Working data =
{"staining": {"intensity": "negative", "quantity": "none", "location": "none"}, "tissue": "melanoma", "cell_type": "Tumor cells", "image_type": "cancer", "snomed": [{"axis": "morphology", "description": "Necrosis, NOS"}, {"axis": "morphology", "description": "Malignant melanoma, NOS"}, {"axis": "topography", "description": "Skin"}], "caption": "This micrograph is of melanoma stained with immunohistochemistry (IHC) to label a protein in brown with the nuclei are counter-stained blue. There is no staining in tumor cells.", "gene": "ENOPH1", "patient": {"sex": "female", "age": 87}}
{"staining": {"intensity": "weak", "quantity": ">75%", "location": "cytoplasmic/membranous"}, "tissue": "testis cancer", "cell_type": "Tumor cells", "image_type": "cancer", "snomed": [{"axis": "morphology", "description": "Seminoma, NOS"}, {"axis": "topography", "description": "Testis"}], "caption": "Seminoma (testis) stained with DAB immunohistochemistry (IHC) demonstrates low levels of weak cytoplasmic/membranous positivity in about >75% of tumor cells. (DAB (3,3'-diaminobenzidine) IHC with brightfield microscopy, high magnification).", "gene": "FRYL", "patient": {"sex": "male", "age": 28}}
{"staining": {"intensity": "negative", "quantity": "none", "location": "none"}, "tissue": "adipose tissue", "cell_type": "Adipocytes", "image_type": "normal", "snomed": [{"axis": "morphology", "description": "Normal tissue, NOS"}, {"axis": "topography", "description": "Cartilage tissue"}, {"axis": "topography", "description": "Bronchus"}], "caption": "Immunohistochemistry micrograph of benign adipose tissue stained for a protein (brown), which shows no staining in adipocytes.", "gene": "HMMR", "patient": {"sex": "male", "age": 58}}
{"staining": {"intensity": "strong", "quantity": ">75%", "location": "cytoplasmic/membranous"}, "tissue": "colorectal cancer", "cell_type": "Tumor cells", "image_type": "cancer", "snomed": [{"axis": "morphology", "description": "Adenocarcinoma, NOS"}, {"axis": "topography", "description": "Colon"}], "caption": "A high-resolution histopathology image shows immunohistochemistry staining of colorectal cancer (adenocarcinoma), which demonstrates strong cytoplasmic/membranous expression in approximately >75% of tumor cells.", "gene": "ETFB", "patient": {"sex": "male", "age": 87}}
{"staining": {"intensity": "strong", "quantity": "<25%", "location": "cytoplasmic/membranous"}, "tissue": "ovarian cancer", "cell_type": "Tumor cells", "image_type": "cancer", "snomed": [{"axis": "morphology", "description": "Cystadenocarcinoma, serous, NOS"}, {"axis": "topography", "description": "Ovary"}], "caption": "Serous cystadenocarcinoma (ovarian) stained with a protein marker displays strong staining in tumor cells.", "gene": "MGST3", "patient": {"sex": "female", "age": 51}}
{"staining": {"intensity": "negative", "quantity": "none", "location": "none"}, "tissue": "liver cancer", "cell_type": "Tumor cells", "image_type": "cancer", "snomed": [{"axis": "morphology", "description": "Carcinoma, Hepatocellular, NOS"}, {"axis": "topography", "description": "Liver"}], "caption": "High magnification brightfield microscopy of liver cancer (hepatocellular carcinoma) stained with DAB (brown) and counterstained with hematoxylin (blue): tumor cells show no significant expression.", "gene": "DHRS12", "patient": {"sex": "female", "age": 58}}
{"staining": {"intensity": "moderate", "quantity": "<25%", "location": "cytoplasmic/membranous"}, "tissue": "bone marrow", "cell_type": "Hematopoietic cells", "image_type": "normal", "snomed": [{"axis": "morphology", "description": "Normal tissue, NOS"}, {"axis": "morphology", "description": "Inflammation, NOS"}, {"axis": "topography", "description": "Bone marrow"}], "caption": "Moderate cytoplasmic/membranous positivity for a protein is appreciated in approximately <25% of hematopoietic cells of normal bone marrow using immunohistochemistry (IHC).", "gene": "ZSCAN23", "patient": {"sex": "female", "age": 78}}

What to work on =
Give the listing again exactly as it appears.

Written response =
{"staining": {"intensity": "negative", "quantity": "none", "location": "none"}, "tissue": "melanoma", "cell_type": "Tumor cells", "image_type": "cancer", "snomed": [{"axis": "morphology", "description": "Necrosis, NOS"}, {"axis": "morphology", "description": "Malignant melanoma, NOS"}, {"axis": "topography", "description": "Skin"}], "caption": "This micrograph is of melanoma stained with immunohistochemistry (IHC) to label a protein in brown with the nuclei are counter-stained blue. There is no staining in tumor cells.", "gene": "ENOPH1", "patient": {"sex": "female", "age": 87}}
{"staining": {"intensity": "weak", "quantity": ">75%", "location": "cytoplasmic/membranous"}, "tissue": "testis cancer", "cell_type": "Tumor cells", "image_type": "cancer", "snomed": [{"axis": "morphology", "description": "Seminoma, NOS"}, {"axis": "topography", "description": "Testis"}], "caption": "Seminoma (testis) stained with DAB immunohistochemistry (IHC) demonstrates low levels of weak cytoplasmic/membranous positivity in about >75% of tumor cells. (DAB (3,3'-diaminobenzidine) IHC with brightfield microscopy, high magnification).", "gene": "FRYL", "patient": {"sex": "male", "age": 28}}
{"staining": {"intensity": "negative", "quantity": "none", "location": "none"}, "tissue": "adipose tissue", "cell_type": "Adipocytes", "image_type": "normal", "snomed": [{"axis": "morphology", "description": "Normal tissue, NOS"}, {"axis": "topography", "description": "Cartilage tissue"}, {"axis": "topography", "description": "Bronchus"}], "caption": "Immunohistochemistry micrograph of benign adipose tissue stained for a protein (brown), which shows no staining in adipocytes.", "gene": "HMMR", "patient": {"sex": "male", "age": 58}}
{"staining": {"intensity": "strong", "quantity": ">75%", "location": "cytoplasmic/membranous"}, "tissue": "colorectal cancer", "cell_type": "Tumor cells", "image_type": "cancer", "snomed": [{"axis": "morphology", "description": "Adenocarcinoma, NOS"}, {"axis": "topography", "description": "Colon"}], "caption": "A high-resolution histopathology image shows immunohistochemistry staining of colorectal cancer (adenocarcinoma), which demonstrates strong cytoplasmic/membranous expression in approximately >75% of tumor cells.", "gene": "ETFB", "patient": {"sex": "male", "age": 87}}
{"staining": {"intensity": "strong", "quantity": "<25%", "location": "cytoplasmic/membranous"}, "tissue": "ovarian cancer", "cell_type": "Tumor cells", "image_type": "cancer", "snomed": [{"axis": "morphology", "description": "Cystadenocarcinoma, serous, NOS"}, {"axis": "topography", "description": "Ovary"}], "caption": "Serous cystadenocarcinoma (ovarian) stained with a protein marker displays strong staining in tumor cells.", "gene": "MGST3", "patient": {"sex": "female", "age": 51}}
{"staining": {"intensity": "negative", "quantity": "none", "location": "none"}, "tissue": "liver cancer", "cell_type": "Tumor cells", "image_type": "cancer", "snomed": [{"axis": "morphology", "description": "Carcinoma, Hepatocellular, NOS"}, {"axis": "topography", "description": "Liver"}], "caption": "High magnification brightfield microscopy of liver cancer (hepatocellular carcinoma) stained with DAB (brown) and counterstained with hematoxylin (blue): tumor cells show no significant expression.", "gene": "DHRS12", "patient": {"sex": "female", "age": 58}}
{"staining": {"intensity": "moderate", "quantity": "<25%", "location": "cytoplasmic/membranous"}, "tissue": "bone marrow", "cell_type": "Hematopoietic cells", "image_type": "normal", "snomed": [{"axis": "morphology", "description": "Normal tissue, NOS"}, {"axis": "morphology", "description": "Inflammation, NOS"}, {"axis": "topography", "description": "Bone marrow"}], "caption": "Moderate cytoplasmic/membranous positivity for a protein is appreciated in approximately <25% of hematopoietic cells of normal bone marrow using immunohistochemistry (IHC).", "gene": "ZSCAN23", "patient": {"sex": "female", "age": 78}}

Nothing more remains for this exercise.